Supplied records |
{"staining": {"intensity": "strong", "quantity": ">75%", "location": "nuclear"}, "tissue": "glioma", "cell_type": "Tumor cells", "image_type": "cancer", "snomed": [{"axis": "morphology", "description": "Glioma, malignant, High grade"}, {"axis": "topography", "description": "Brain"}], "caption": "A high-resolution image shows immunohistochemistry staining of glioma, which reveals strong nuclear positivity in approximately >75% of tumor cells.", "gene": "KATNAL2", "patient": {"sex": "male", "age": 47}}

---

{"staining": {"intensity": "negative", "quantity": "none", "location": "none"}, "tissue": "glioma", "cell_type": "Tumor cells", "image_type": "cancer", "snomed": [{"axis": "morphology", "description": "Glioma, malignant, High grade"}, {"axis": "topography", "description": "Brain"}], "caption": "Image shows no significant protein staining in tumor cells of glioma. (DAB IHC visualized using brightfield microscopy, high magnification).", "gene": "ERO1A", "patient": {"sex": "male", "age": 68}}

* * *

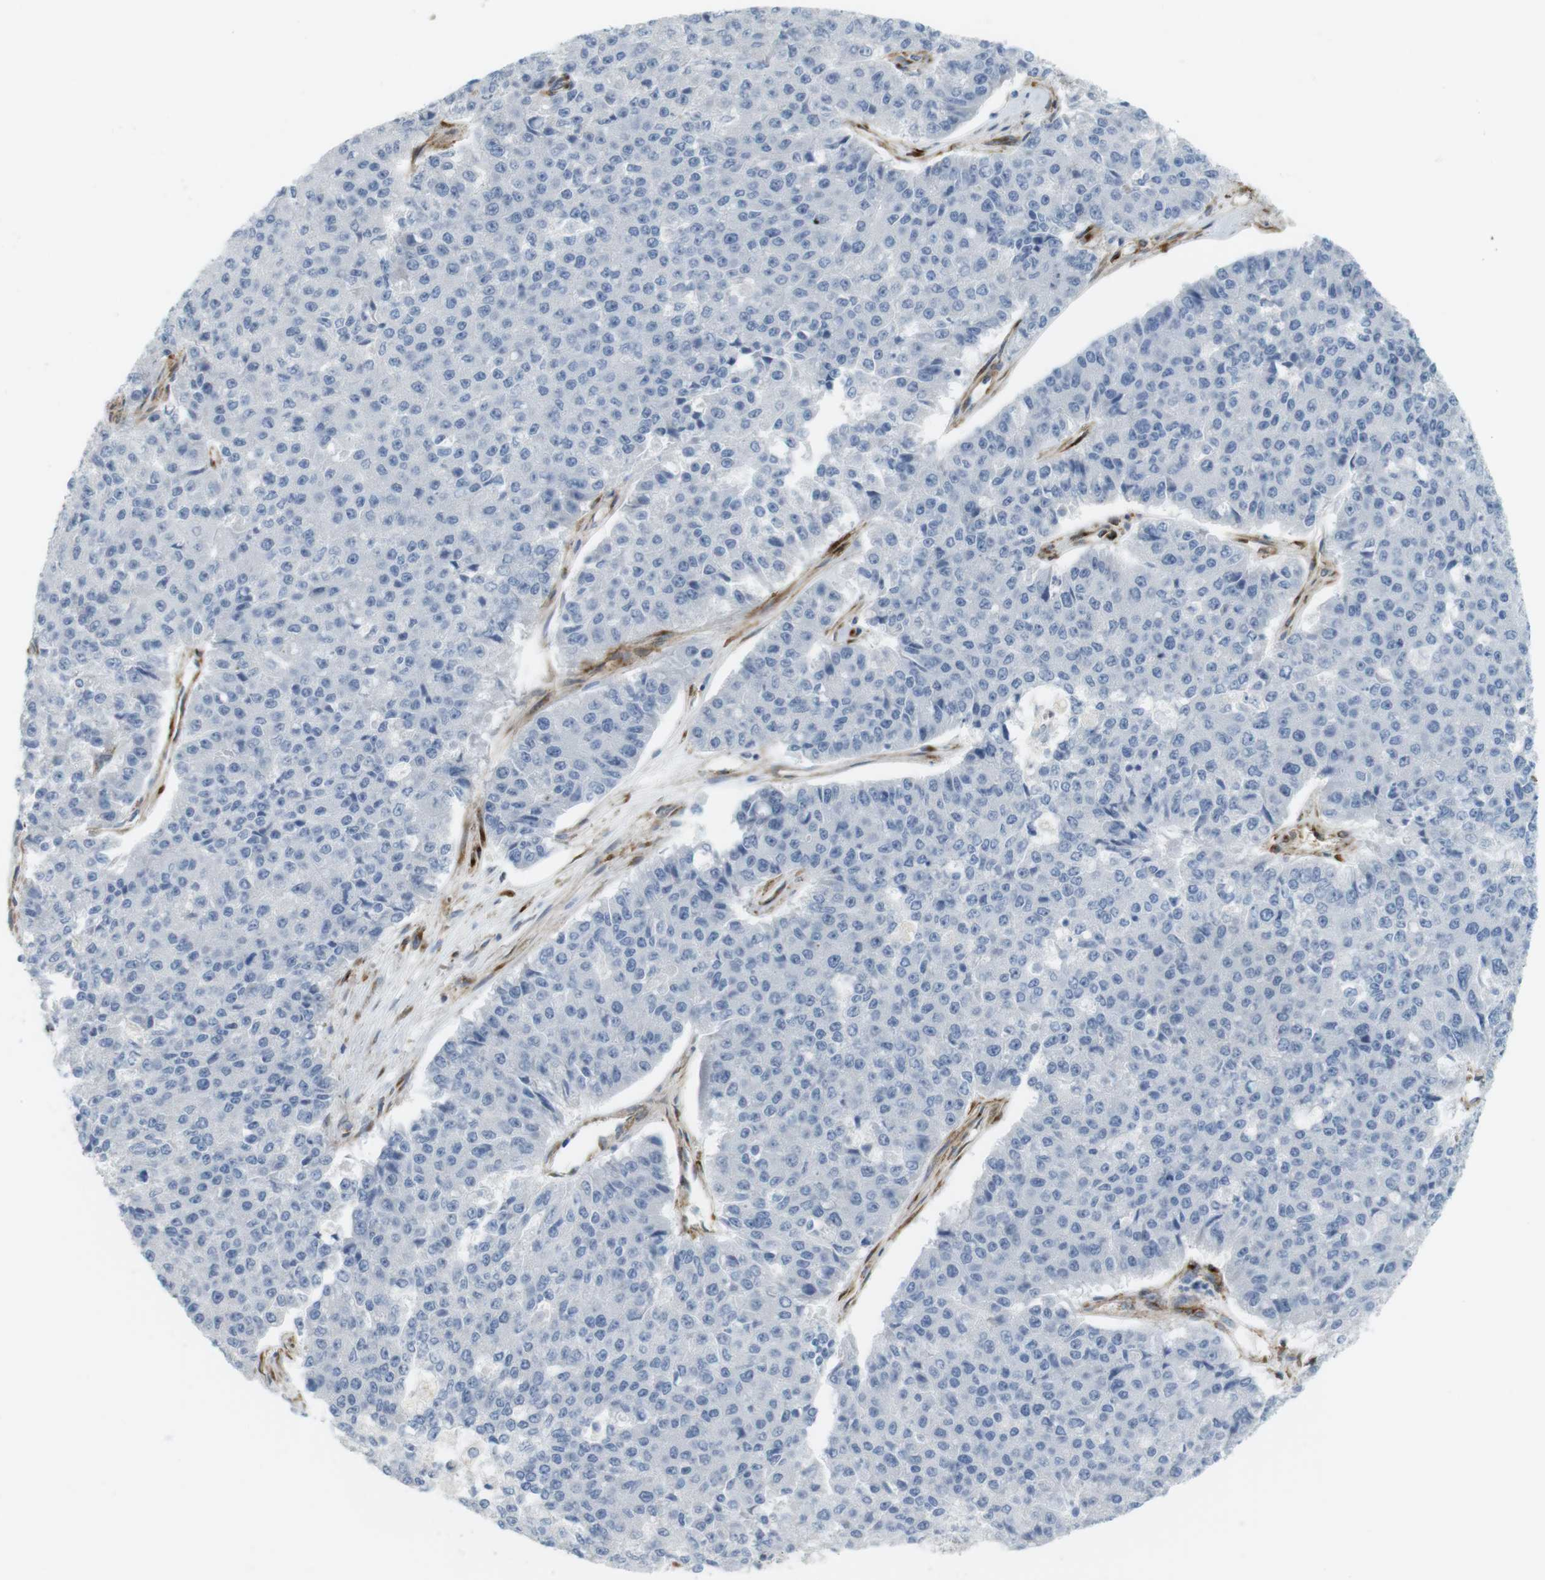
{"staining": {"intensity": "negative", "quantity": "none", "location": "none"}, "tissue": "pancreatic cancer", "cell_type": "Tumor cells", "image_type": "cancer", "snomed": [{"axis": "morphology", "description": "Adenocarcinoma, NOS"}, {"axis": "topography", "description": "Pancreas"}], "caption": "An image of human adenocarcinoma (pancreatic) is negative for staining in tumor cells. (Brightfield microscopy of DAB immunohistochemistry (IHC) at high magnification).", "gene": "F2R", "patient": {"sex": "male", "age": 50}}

Work instructions | Look through the entries and return each line that has the word "shows" in it.

Solved exercise |
{"staining": {"intensity": "strong", "quantity": ">75%", "location": "nuclear"}, "tissue": "glioma", "cell_type": "Tumor cells", "image_type": "cancer", "snomed": [{"axis": "morphology", "description": "Glioma, malignant, High grade"}, {"axis": "topography", "description": "Brain"}], "caption": "A high-resolution image shows immunohistochemistry staining of glioma, which reveals strong nuclear positivity in approximately >75% of tumor cells.", "gene": "KATNAL2", "patient": {"sex": "male", "age": 47}}
{"staining": {"intensity": "negative", "quantity": "none", "location": "none"}, "tissue": "glioma", "cell_type": "Tumor cells", "image_type": "cancer", "snomed": [{"axis": "morphology", "description": "Glioma, malignant, High grade"}, {"axis": "topography", "description": "Brain"}], "caption": "Image shows no significant protein staining in tumor cells of glioma. (DAB IHC visualized using brightfield microscopy, high magnification).", "gene": "ERO1A", "patient": {"sex": "male", "age": 68}}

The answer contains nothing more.